| dc.description.abstract | Plants depend on a wide variety of vectors, both biotic and abiotic, to move their seeds to locations away from parent plants. The stages between seed production and seedling establishment in the plant life cycle are under the influence of a complex set of ecological and evolutionary factors (Wang and Smith 2002). In ecological time scales, seed dispersal has been shown to influence both plant population and community dynamics (Howe and Miriti 2004, Seidler and Plotkin 2006). The evolutionary effects are seen in the way these interactions influence the fruiting season, fruit crop size, fruit size, nutritive value of fruit or seed and other strategies adopted by the plant to ensure effective dispersal of their seeds (Howe and Smallwood 1982, Schupp 1993).
Most seed dispersal research has focussed on arboreal frugivores such as birds, primates and bats. In comparison, terrestrial frugivores such as ruminants, elephants and rodents are poorly researched. Large-bodied terrestrial frugivores are key to the dispersal of several large-seeded plants and are also capable of dispersing seeds to long distances (> 1 km).

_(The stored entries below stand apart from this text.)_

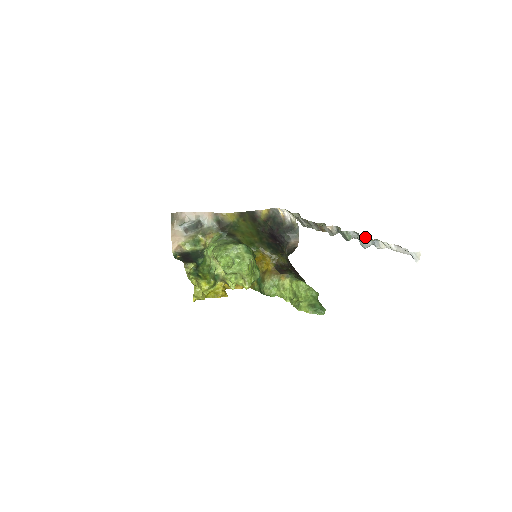
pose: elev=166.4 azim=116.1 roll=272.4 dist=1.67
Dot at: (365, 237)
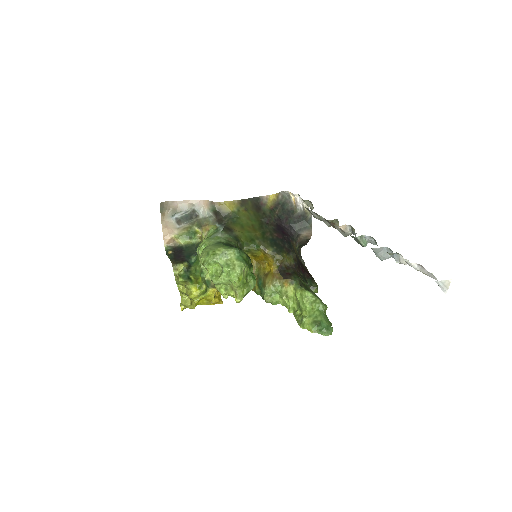
Dot at: (382, 247)
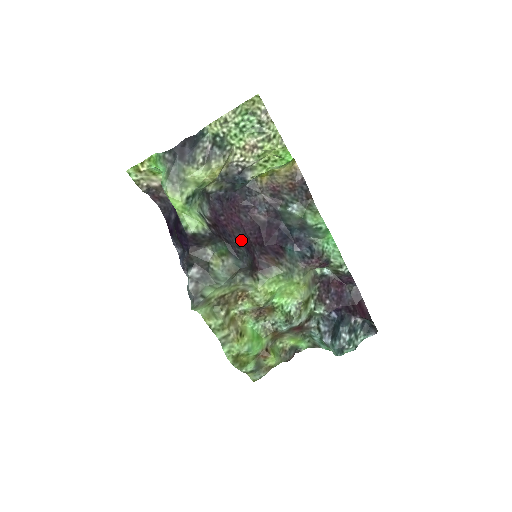
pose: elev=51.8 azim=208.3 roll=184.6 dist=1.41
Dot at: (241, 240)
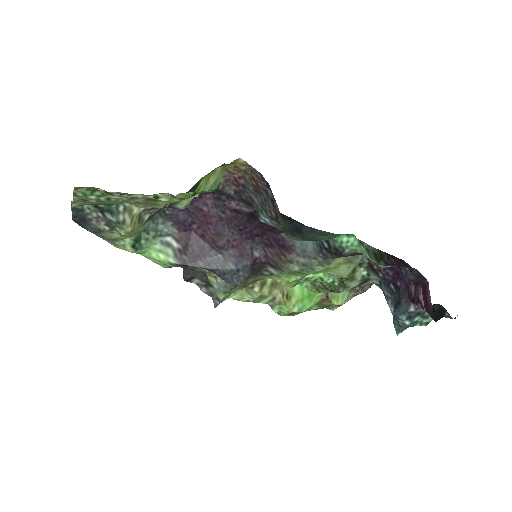
Dot at: (228, 247)
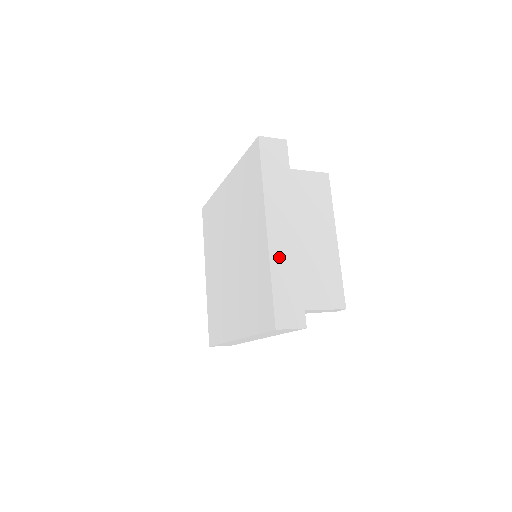
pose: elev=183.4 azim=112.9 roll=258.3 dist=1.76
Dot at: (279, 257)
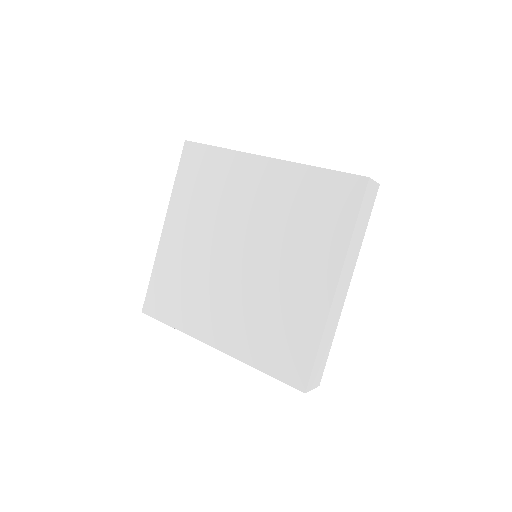
Dot at: (331, 319)
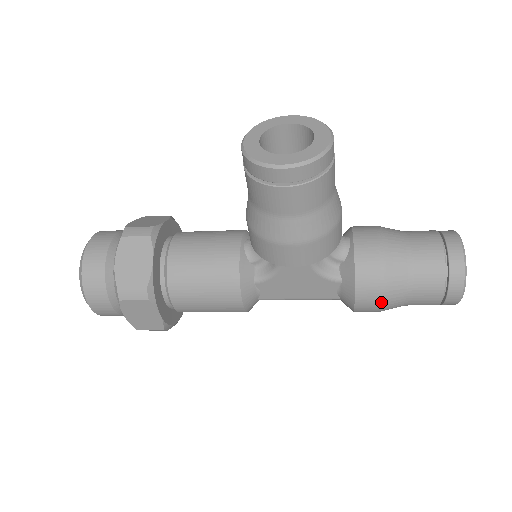
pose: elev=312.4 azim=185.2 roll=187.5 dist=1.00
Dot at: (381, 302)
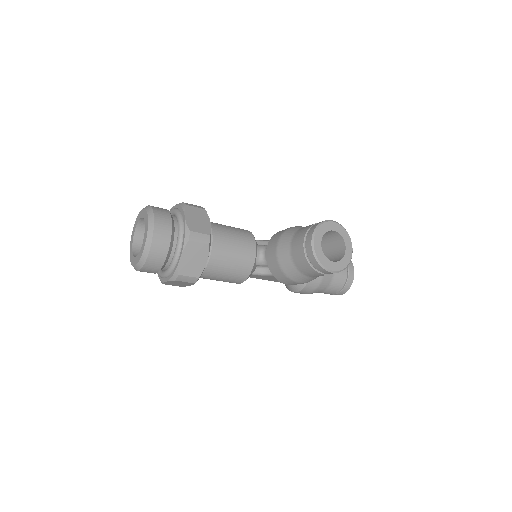
Dot at: occluded
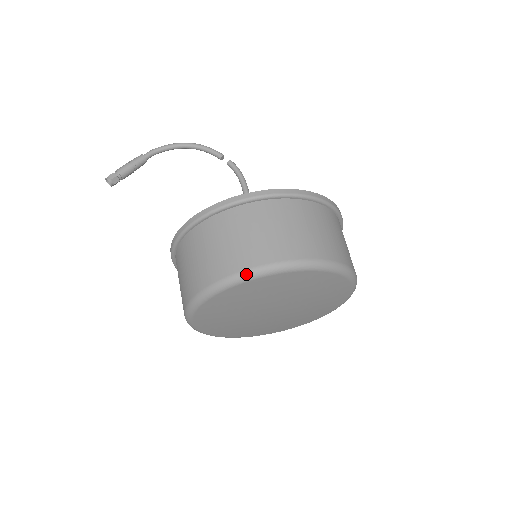
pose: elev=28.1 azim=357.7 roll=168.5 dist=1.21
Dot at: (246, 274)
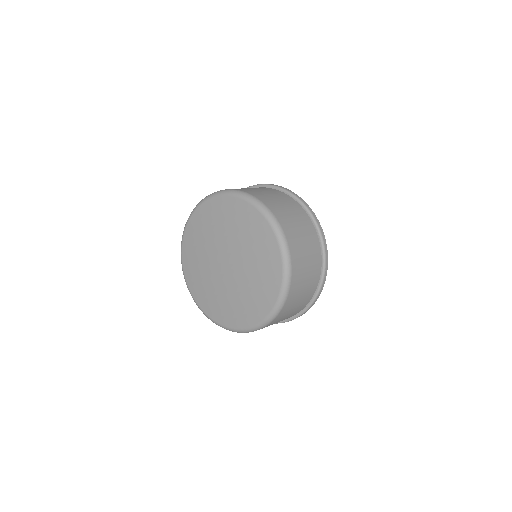
Dot at: (208, 196)
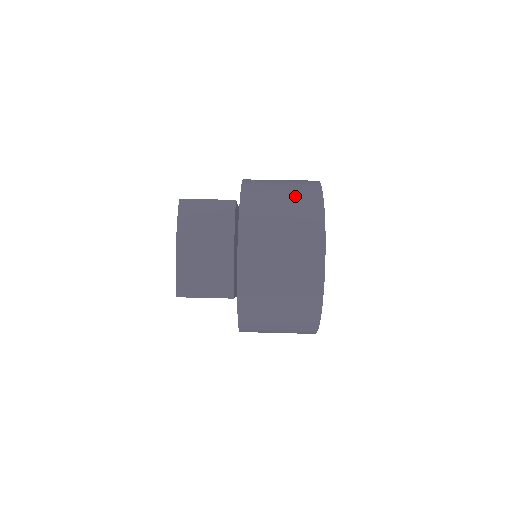
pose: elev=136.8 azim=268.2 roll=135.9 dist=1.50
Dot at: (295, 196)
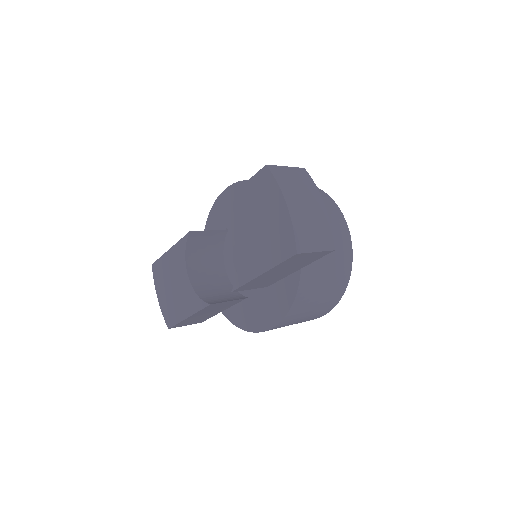
Dot at: occluded
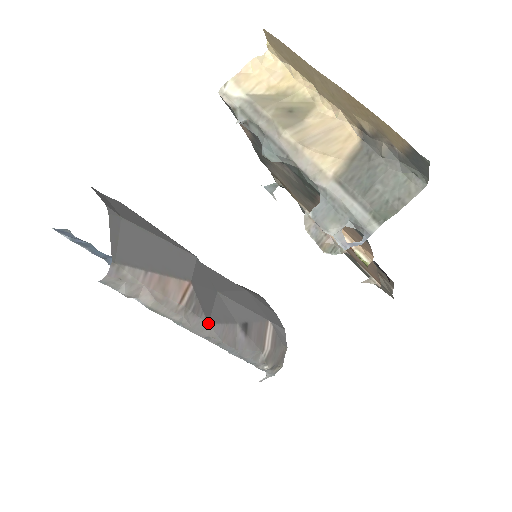
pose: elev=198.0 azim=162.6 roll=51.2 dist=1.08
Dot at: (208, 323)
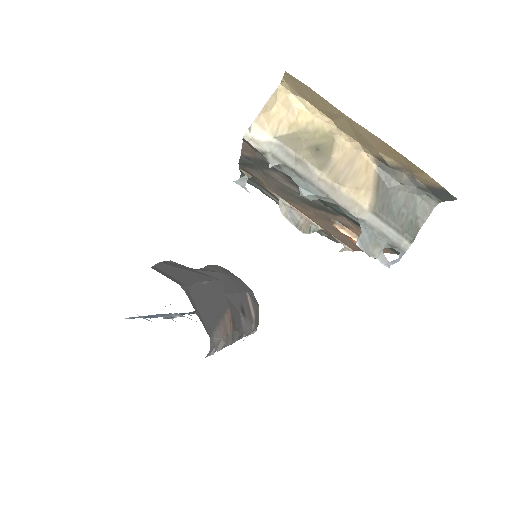
Dot at: (236, 330)
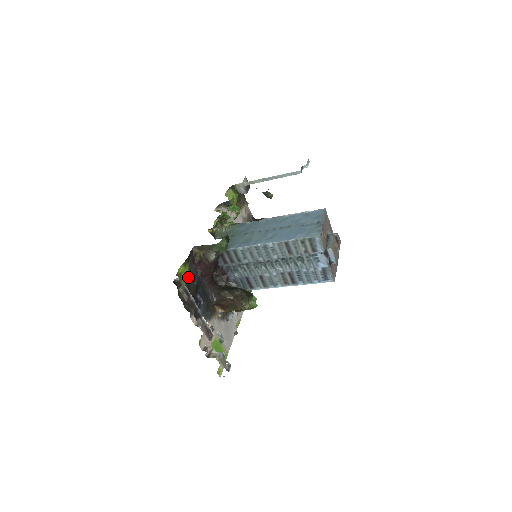
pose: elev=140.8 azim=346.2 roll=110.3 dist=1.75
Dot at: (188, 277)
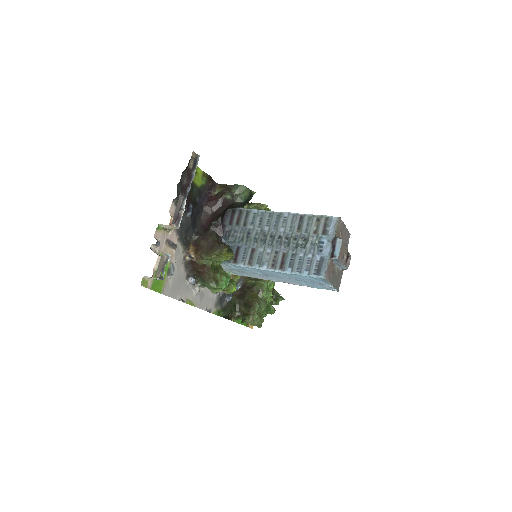
Dot at: (197, 186)
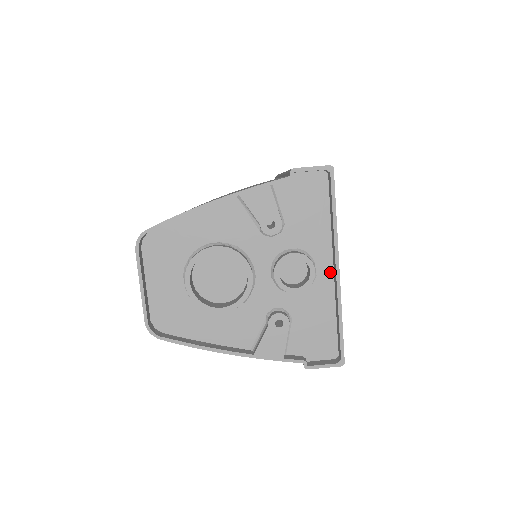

Given that large mammals have witnessed tremendous declines in their abundances and ranges in historical times, plants that depend upon them for long distance dispersal might have limited ability to move across fragmented landscapes under changing climates. However, very little is understood about seed dispersal by large mammals or about seed dispersal characteristics of tropical dry forests which support among the highest biomass of large terrestrial mammals. Tropical dry forests are among the most endangered tropical ecosystems (Janzen 1988). It has also been forecast that tropical dry forests in the Indian subcontinent will witness significant changes in temperature and rainfall regimes in the coming decades (Ravindranath et al. 2006). However, compared to tropical moist forests which have received most of the scientific interest, theory, methodology and base line information about seed dispersal in dry forests is poorly developed.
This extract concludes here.